An explanation for world No. 1 Roger Federer’s sluggish start to the 2008 season came to light on Friday when he told the New York Times he is shaking off the effects of mononucleosis.
In February the Swiss fell ill for the third time in the last six weeks, and tests in Switzerland and Dubai revealed the disease. Federer failed to win a title in January or February of 2008, the first time since 1999 he came up short of a tour title in the first two months of a season.
“The doctors said I must have had it for at least six weeks, which went all the way back to December,” Federer told the New York Times. “When I heard it was mono, I was actually even more happy to have made the semifinals of the Australian Open, because probably a doctor would have said, ‘You’re not allowed or can’t play.'”
Federer will next take to the court on Monday in an exhibition against Pete Sampras, televised on the Tennis Channel, and says he will be fit after a first-round loss in Dubai.
“They weren’t sure I was over it, but now I’m creating antibodies, and this really shows you are over it,” he said. “But I lost a lot of fitness. I was feeling so great in December up until the moment I got sick, so this has been my problem the last couple weeks: really getting back on track. I haven’t practiced and couldn’t really work out the way I wanted to, because you have to be very careful with mono.”

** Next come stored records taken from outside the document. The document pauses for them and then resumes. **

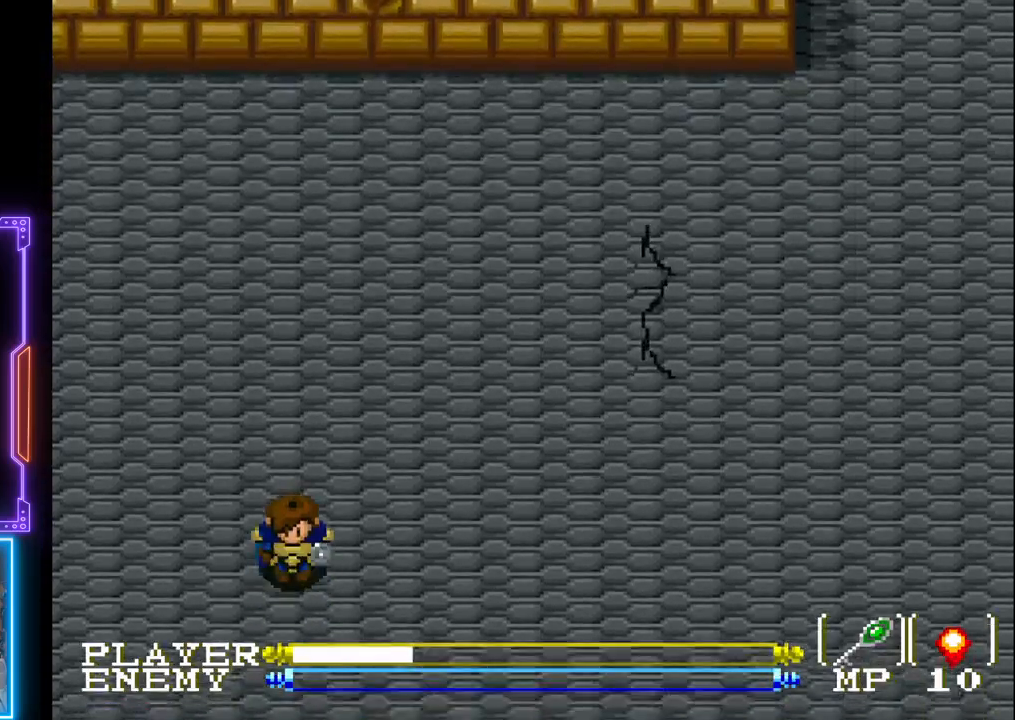
{"buttons": ["DPAD_DOWN"], "left_stick": "center", "events": []}
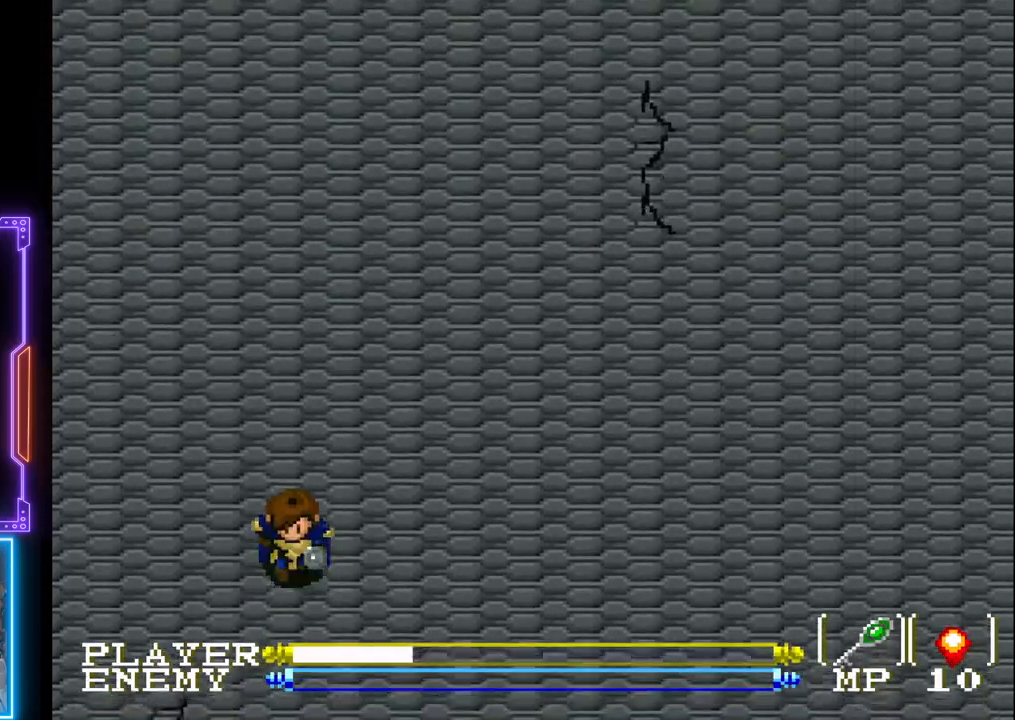
{"buttons": ["DPAD_DOWN"], "left_stick": "center", "events": []}
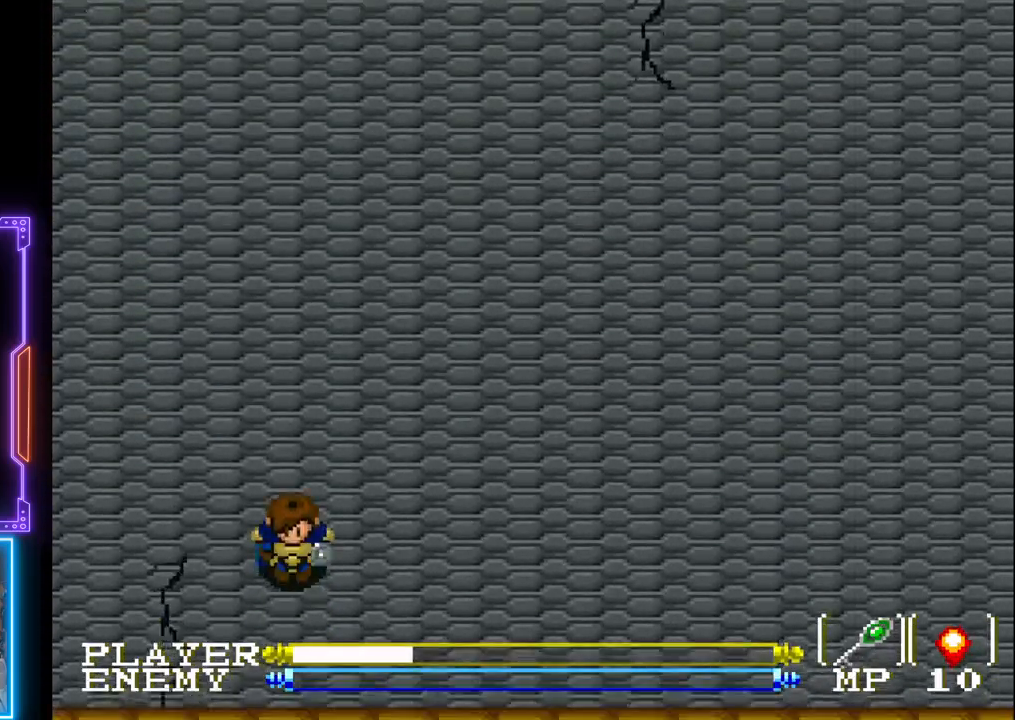
{"buttons": ["DPAD_DOWN"], "left_stick": "center", "events": []}
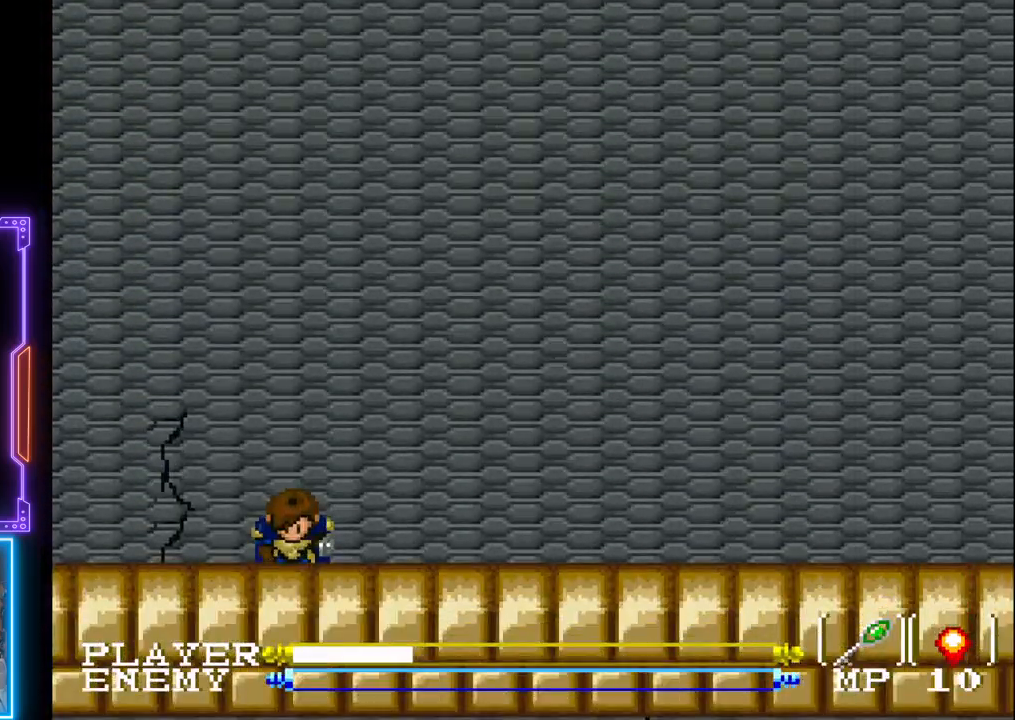
{"buttons": ["DPAD_LEFT"], "left_stick": "center", "events": [[217, "DPAD_LEFT", "down"], [233, "DPAD_DOWN", "up"]]}
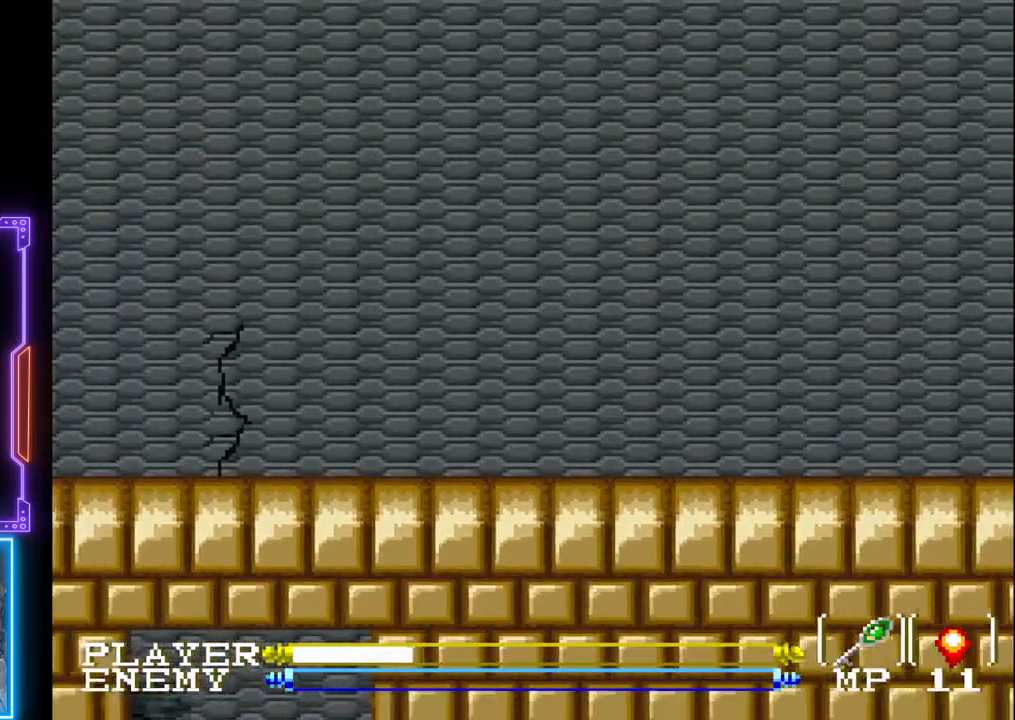
{"buttons": ["DPAD_DOWN"], "left_stick": "center", "events": [[33, "DPAD_DOWN", "down"], [50, "DPAD_LEFT", "up"]]}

Over the past few months the Swiss has seen his ranking lead shrink over world No. 2 Rafael Nadal and No. 3 Novak Djokovic. In his assured-bordering-cocky manner, the Swiss says the next generation has arrived, but he remains ready for the challenge.
“For me, it was only a matter of time before the younger guys were going to come up,” Federer said. “Now that they’re here, they’re good and everything, but I’m still No. 1 in the world.”

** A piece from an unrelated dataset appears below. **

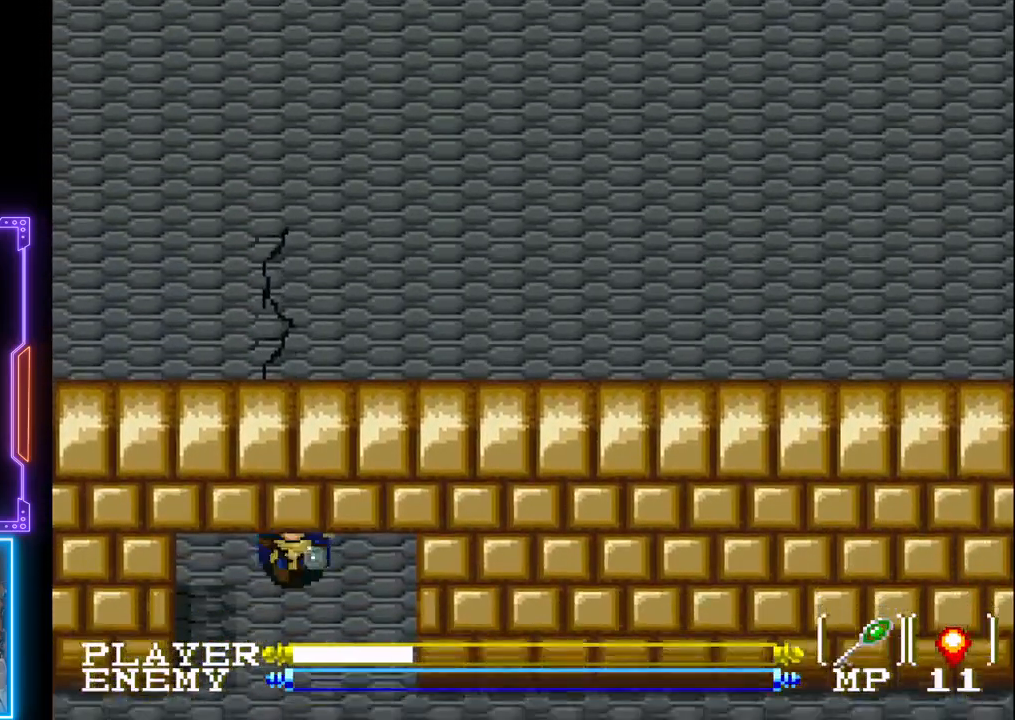
{"buttons": ["DPAD_RIGHT"], "left_stick": "center", "events": [[467, "DPAD_RIGHT", "down"], [500, "DPAD_DOWN", "up"]]}
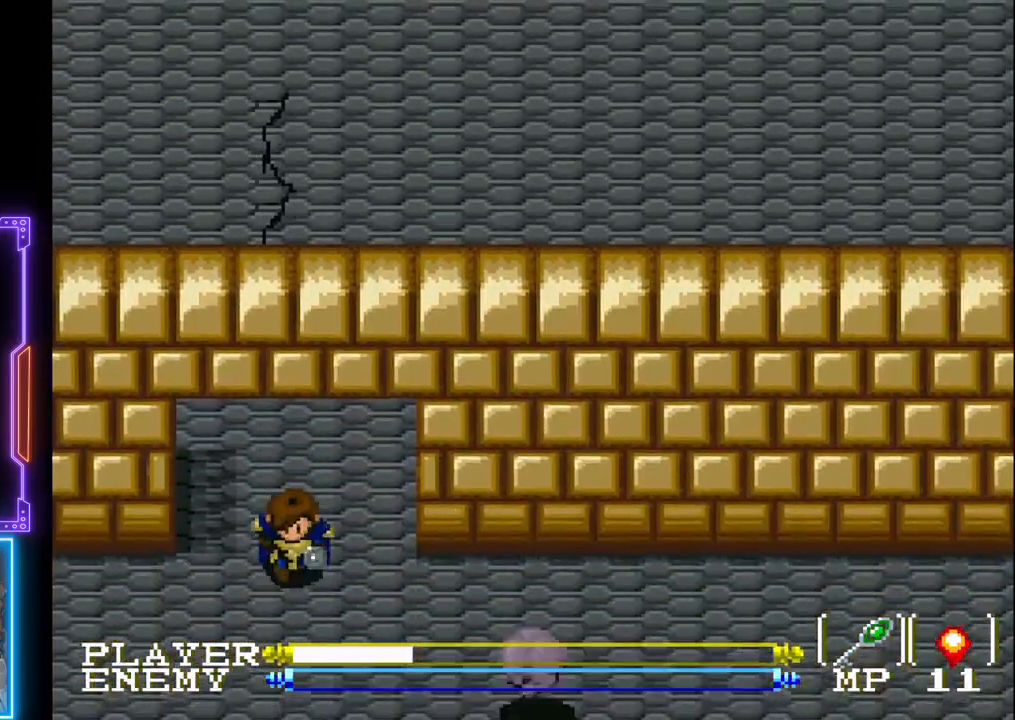
{"buttons": [], "left_stick": "center", "events": [[300, "DPAD_RIGHT", "up"]]}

If an exhibition in Jacksonville, Fla., on Thursday was any indication, Federer should have little problem with Pete Sampras in his exhibition at Madison Square Garden on Monday night. On Thursday Sampras lost in three sets to Todd Martin due to a slew of unforced errors and a backhand that found the net and backstop more often than the court.
Upon splitting sets with Martin in Jacksonville, boos rained down on the two players from the crowd when the chair umpire announced the players would play a third-set tiebreak instead of a third set. The well-liquored crowd let loose with a few minutes of booing until the chair umpire then announced that the two players would play out the third set, with the crowd erupting in cheers. Sampras then set about his business as if the decision cut into his dinner plans, looking disinterested in going down 0-3 before losing the decider 3-6.
Sampras beat Federer in their most recent meeting, the third of a three-stop exhibition tour of Asia last year.
Federer said he did not mention his bout with Mono until now because he didn’t want to take away from wins by opponents Djokovic (Australian Open) and Murray (Dubai) over the last two months.
The Swiss will need all his energy over the next month in the hot conditions at Indian Wells and Miami, where he could potentially lose the No. 1 ranking to Nadal.